The Software Optimization Cookbook: High-Performance Recipes for IA-32 Platforms, Second Edition

Single instruction, multiple data or SIMD technology forms an important performance extension to Intel Architecture Processors, starting with the Intel Pentium processor with MMX technology. Since then, all 32-bit Intel Architecture and Intel EM64T processors have extended SIMD technology continuously. A typical SIMD instruction achieves higher performance by operating on multiple data elements at the same time, as illustrated in Figure 12.1.
A brief history of extending SIMD technology from 8-byte packed integers in the MMX technology to 16-byte packed floating-point numbers and packed integers in the Streaming SIMD Extensions (SSE, SSE2, and SSE3) appears in Table 12.1.

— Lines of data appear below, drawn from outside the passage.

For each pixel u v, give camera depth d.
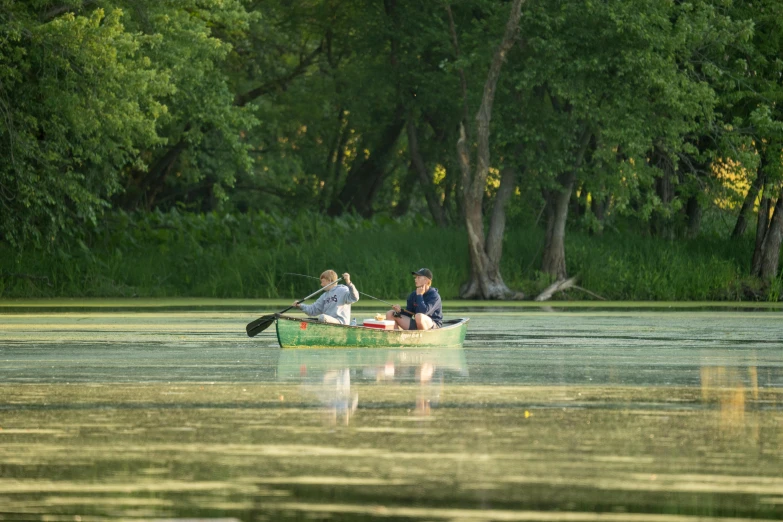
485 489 26.11
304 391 43.72
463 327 66.94
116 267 136.50
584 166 130.00
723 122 133.75
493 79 126.62
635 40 122.00
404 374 50.12
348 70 169.75
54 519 23.53
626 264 137.75
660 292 134.38
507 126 131.25
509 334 77.56
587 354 61.19
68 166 117.56
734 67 132.50
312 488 26.20
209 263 139.12
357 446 31.36
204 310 108.44
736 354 61.66
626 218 148.38
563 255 136.50
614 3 121.69
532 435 33.22
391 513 23.89
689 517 23.67
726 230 154.38
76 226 141.38
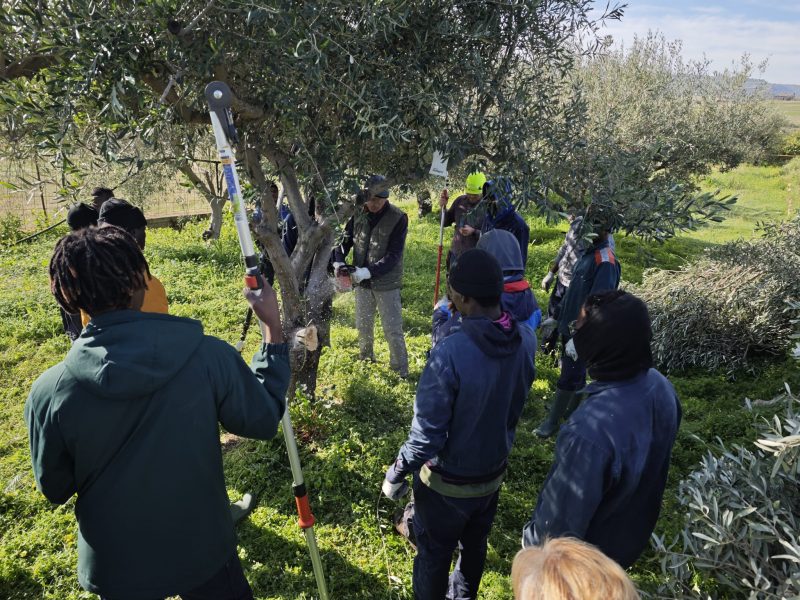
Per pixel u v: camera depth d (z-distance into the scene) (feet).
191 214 40.83
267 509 11.50
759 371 19.03
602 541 6.46
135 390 5.14
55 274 5.39
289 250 18.04
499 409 7.60
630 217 9.61
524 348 7.81
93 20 7.03
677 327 20.08
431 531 8.23
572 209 10.32
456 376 7.25
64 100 7.00
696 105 38.52
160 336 5.38
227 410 5.91
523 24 9.53
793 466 8.44
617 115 10.35
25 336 20.58
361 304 18.17
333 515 11.51
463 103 9.87
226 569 6.50
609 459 5.77
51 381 5.32
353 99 8.82
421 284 27.58
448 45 9.82
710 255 23.67
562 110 10.07
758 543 7.87
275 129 10.28
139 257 5.63
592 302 6.34
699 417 16.24
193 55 7.97
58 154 7.27
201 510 5.90
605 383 6.22
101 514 5.57
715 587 9.35
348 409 15.12
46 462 5.37
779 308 18.99
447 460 7.75
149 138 8.10
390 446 13.37
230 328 21.15
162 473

| Technology | First Appeared | Description |
|---|---|---|
| MMX technology | Pentium processor with MMX technology | Introduced 8-byte packed integers. |
| SSE | Pentium III processor | Added 16-byte packed single-precision floating-point numbers. |
| SSE2 | Pentium 4 processor | Added 16-byte packed double-precision floating-point numbers and integers. |
| SSE3 | Pentium 4 processor with Hyper-Threading Technology | Added some instructions to SSE2. |
| SSE3 on Intel EM64T | Intel EM64T processors | Extended number of SIMD registers from 8 to 16. |
This chapter introduces the MMX technology and streaming SIMD extensions and shows you several ways to use SIMD technology to achieve higher performance. You can find detailed explanations of the specific instructions in the IA-32 Intel Architecture Software Developer's Manual, Volumes 1, 2 and 3, listed in "References."
The MMX technology and the Streaming SIMD Extensions exploit